In our decades of experience operating cloud software, we’ve learned to combat the fragile nature of complex systems by making a science out of resiliency and disaster recovery. We’ve also learned that these types of urgent situations occur at the worst possible times: in the middle of the night, often with corresponding connectivity issues, and always seemingly with technical leadership on vacation. So, what does it take to be prepared for an eventual systems breach or failure? Planning, process and practice.
As part of our Service Level Agreements at WaterSmart, in addition to continuous system monitoring and maintenance, we rigorously document and regularly test our operational procedures with the goal of being ready in the event of real necessity. For example, during a recent recovery exercise using our test environment, WaterSmart successfully completed a full recovery from a simulated total hardware failure of our primary database cluster in just over two hours.
For a detailed understanding of the steps taken to accomplish this remarkable achievement, let’s break down the recovery process timeline:
- 1:00 pm – We disabled the database hardware serving 70+ utility partner tenancies, simulating a rare, dead-in-the-water outage
- 1:01 pm - Our automatic monitoring framework broadcast an emergency alert to our operations team via cellphone and desktop notifications.
- 1:03 pm - We assigned the incident owner role to an individual on our DevOps team
- 1:04 pm - The incident owner created a secure, live-chat war room using our enterprise communication tool for command-and-control, and then distributed the online link to our recovery playbook
- 1:08 pm - We disabled all inbound and outbound-facing APIs, and put customer-facing websites into maintenance mode
- 1:10 pm - We provisioned 3 new machines comprising over a terabyte of storage from our cloud service provider and securely assigned to these servers our private service network.
- 1:14 pm – Storage provisioning completed
- 1:20 pm - We began database software installation and configuration using pre-defined roles from configuration-as-code system called ‘Chef’

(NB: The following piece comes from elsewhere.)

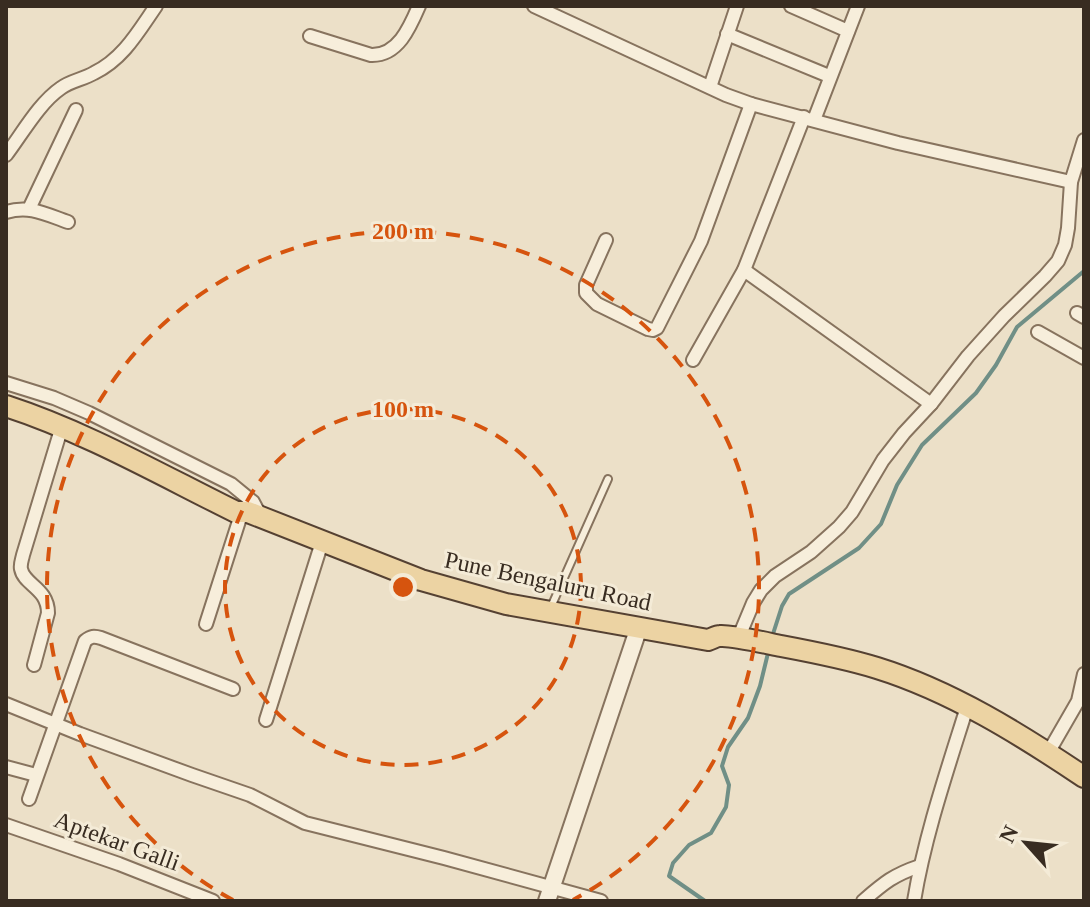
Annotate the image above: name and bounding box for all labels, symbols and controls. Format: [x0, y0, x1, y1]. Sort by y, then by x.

- 1:40 pm - We completed system configuration and brought the new database cluster online
- 1:46 pm - We exhumed the most recent encrypted daily backups, and started the restore process
- 3:04 pm - We completed database cluster restoration to all 70+ utility partner tenancies
- 3:16 pm - We enabled all services and websites
After the exercise, we met to update our recovery playbook based on new learnings and notes, and scheduled new work tasks designed to further improve automation within the process.
These types of failures are extremely rare, but planning, process and practice can prevent system failures from becoming disasters that interrupt business operations and create unnecessary stress and confusion for our utility partners. Restoring from bare iron and backups in approximately two hours is a proud achievement for our team, and we’re excited to bring this level of discipline to our family of WaterSmart partners. As you evaluate cloud service partners, ask some questions about how they prepare and practice for operations emergencies; their responses may be a good indicator of their commitment to excellence.